Rosenblum, Noah

Field: Modern Europe; Advisor: Moyn; Year: 2010

Noah A. Rosenblum studies modern European and American intellectual history, with a focus on the history of legal and political thought. His dissertation, “The Tribe of the Eagle: Presidential Democracy in Thought and Practice, 1927-1952,” explores the emergence of a modern presidency-based regime in the United States in Atlantic perspective. Other research interests include the migration of European intellectuals to the United States in the 1930s, post-Marxist French philosophy, and the history of democratic institutions. Noah pursued concurrent study at the Yale Law School, from which he received his J.D. in May, 2017.  In 2017 and 2018, he will serve judicial clerkships with Judge Jenny Rivera of the New York Court of Appeals and Judge Guido Calabresi of the United States Court of Appeals for the Second Circuit.

Publications

In Wakefield’s Wake: Rescuing New York’s Enterprise Corruption Jurisprudence, 126 Yale L. J. 525 (2016)    
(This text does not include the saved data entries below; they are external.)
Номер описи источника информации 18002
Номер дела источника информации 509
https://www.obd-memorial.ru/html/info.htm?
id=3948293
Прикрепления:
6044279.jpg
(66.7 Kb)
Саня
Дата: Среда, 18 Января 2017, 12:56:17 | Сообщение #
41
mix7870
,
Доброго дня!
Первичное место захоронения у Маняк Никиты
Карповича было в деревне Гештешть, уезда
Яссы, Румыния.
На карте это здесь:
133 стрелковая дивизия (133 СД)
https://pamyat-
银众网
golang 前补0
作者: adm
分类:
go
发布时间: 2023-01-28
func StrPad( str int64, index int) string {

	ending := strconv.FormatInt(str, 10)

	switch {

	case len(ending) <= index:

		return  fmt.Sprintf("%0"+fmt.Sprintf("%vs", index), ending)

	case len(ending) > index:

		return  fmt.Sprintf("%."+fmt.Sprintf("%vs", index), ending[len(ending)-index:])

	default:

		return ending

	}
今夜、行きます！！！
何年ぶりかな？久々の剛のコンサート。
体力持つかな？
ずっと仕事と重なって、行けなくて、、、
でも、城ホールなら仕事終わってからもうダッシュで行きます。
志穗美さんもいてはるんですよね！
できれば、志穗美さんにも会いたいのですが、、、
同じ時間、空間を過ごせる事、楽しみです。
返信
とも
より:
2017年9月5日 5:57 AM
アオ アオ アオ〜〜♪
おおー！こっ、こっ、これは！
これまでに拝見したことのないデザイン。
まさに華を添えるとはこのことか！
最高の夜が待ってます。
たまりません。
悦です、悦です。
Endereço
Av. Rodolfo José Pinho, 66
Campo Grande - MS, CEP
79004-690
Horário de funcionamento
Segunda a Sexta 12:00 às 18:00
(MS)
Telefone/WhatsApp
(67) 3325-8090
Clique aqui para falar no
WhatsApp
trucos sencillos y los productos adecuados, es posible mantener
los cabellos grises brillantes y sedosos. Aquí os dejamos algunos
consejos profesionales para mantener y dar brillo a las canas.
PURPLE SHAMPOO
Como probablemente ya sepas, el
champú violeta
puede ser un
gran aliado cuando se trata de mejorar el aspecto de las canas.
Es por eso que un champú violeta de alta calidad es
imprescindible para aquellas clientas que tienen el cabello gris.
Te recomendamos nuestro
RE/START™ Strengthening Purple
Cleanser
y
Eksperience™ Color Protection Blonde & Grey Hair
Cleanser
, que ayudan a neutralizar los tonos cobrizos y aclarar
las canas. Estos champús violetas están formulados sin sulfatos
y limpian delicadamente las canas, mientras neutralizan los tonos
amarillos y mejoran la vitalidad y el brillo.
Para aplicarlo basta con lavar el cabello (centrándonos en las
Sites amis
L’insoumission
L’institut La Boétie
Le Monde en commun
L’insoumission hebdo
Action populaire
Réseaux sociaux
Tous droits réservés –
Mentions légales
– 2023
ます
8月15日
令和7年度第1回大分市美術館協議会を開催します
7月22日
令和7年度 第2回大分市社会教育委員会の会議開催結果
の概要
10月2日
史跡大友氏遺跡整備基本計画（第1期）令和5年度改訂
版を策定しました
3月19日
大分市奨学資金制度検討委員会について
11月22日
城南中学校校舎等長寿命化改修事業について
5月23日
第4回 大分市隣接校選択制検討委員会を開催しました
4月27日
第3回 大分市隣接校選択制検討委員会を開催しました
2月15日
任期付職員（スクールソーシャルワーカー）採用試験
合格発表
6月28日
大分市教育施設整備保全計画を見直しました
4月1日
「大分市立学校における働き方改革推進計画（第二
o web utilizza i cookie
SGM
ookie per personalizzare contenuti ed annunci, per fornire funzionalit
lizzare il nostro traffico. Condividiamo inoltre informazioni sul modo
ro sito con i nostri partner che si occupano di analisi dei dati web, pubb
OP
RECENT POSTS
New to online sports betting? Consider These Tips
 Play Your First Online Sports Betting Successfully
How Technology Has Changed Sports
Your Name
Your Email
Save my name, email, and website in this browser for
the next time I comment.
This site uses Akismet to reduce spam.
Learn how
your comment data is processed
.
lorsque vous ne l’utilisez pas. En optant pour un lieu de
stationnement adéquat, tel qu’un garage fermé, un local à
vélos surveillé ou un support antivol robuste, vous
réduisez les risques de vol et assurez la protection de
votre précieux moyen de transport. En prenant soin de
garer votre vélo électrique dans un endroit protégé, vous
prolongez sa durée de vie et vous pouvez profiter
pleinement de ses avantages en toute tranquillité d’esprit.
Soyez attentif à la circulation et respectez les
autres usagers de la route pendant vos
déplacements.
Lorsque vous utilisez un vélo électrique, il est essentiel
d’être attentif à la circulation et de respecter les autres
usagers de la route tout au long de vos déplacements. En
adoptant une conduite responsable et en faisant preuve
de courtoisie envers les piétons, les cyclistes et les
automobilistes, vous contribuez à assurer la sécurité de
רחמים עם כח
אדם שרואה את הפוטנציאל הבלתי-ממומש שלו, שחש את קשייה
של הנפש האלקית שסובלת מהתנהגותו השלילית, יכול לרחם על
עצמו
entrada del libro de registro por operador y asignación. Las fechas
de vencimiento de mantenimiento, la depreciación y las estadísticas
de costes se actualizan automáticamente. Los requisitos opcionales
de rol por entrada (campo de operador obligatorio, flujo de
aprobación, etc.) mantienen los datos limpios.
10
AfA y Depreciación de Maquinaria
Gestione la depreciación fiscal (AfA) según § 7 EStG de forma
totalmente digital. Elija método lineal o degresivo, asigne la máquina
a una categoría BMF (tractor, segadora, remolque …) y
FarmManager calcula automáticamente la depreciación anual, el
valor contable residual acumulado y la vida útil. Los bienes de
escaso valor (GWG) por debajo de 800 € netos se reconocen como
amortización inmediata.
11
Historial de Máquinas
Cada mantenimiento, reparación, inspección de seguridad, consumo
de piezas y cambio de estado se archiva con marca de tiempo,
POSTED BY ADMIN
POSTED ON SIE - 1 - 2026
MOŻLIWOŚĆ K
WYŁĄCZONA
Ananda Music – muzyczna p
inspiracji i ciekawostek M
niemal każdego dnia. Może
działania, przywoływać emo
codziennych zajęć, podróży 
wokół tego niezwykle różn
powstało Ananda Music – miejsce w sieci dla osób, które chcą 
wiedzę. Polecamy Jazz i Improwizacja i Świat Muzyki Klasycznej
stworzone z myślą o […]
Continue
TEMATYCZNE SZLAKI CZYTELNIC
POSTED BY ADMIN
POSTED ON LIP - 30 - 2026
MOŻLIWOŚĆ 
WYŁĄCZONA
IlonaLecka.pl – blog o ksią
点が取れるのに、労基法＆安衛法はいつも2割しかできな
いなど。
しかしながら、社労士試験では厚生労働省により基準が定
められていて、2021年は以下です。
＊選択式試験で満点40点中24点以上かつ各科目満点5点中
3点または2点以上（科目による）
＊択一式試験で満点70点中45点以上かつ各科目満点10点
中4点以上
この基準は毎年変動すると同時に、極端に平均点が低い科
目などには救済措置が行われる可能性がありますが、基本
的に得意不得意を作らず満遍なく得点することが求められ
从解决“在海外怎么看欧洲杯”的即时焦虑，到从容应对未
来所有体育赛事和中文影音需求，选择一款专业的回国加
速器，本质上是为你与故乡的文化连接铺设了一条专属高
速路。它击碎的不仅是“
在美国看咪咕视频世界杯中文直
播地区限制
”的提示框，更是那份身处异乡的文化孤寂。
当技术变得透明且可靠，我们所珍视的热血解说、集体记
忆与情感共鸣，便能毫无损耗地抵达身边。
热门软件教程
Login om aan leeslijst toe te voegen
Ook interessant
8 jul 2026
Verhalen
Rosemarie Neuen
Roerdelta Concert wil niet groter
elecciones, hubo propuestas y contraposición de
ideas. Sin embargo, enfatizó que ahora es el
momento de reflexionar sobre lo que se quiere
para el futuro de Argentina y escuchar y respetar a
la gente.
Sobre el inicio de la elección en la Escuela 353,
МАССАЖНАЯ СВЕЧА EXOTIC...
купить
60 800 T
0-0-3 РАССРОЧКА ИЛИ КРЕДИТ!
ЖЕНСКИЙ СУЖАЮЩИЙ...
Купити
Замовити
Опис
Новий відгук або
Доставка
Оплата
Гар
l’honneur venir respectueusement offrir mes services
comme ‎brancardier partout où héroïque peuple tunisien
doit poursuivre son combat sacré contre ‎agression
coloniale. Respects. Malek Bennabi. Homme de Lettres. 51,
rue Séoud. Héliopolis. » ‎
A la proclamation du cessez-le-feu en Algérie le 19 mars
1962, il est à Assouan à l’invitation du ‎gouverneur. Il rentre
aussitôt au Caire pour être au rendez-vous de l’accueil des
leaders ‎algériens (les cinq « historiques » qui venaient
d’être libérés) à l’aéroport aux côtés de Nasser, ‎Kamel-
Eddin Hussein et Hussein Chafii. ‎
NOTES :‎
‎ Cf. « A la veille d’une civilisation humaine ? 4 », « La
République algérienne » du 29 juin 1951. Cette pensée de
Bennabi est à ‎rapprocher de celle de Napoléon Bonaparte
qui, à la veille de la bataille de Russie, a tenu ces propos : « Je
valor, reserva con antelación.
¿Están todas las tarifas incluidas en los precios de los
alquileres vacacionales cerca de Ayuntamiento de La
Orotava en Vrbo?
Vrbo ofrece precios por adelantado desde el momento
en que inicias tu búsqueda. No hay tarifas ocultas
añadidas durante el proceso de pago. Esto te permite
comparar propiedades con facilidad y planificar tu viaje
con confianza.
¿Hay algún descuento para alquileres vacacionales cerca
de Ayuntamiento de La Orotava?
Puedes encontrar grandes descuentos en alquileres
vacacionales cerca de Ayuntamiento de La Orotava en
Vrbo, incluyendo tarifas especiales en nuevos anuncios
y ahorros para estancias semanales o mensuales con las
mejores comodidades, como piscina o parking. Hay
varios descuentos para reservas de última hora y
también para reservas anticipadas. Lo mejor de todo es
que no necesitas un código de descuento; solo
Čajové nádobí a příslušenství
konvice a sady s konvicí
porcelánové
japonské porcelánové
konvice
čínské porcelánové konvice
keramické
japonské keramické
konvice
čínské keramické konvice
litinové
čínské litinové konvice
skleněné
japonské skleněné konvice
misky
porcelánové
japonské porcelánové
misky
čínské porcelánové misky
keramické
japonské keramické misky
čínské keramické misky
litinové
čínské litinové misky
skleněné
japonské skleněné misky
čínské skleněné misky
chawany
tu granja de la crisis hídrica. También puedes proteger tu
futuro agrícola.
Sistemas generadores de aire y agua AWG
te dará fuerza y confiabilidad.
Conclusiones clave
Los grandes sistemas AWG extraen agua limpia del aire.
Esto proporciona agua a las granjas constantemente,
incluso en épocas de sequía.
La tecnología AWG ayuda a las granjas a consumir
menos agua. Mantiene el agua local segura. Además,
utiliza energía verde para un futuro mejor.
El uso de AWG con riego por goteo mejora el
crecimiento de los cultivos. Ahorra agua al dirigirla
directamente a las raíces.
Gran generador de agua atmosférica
“Rethinking the French Liberal Revival: Some Thoughts on the Heterogeneous Origins of the Social Philosophy of Claude Lefort and Marcel Gauchet,” in In Search of the Liberal Moment: Democracy, Anti-Totalitarianism, and Intellectual Politics in France since 1950, eds., Iain Stewart and Stephen W. Sawyer (London: Palgrave Macmillan, 2016) 

Of Kingship and Counselors: The Royalist Revolution in Legal History, H-Law, http://www.h-net.org/reviews/showpdf.php?id=42926 (2016)

“Administration and Legal Orthodoxy: A Review of Tocqueville’s Nightmare,” at the Blog of the Society for U.S. Intellectual History, http://s-usih.org/2014/11/administration-and-legal-orthodoxy-a-review-of-tocquevilles-nightmare.html (2014)

Experience

Noah has taught in the history department at Columbia and in the history and computer science departments at Yale. He is a longtime Senior Academic Director at the Great Books Summer ProgramHe was, with David Marcus, co-convener of the graduate student workshop “Consciousness and Society: Intellectual History and Social Thought.” In 2013, he was the lead organizer for the inaugural conference “History in Action: Historical Thinking in Public Life.”

Before beginning graduate school, Noah was a research fellow at Citizens for Responsibility and Ethics in Washington. He has held summer legal positions with the Public Integrity Bureau of the Office of the New York State Attorney General and WilmerHale. In 2015 he was featured on The Colin McEnroe Show on WNPR for his work on public corruption.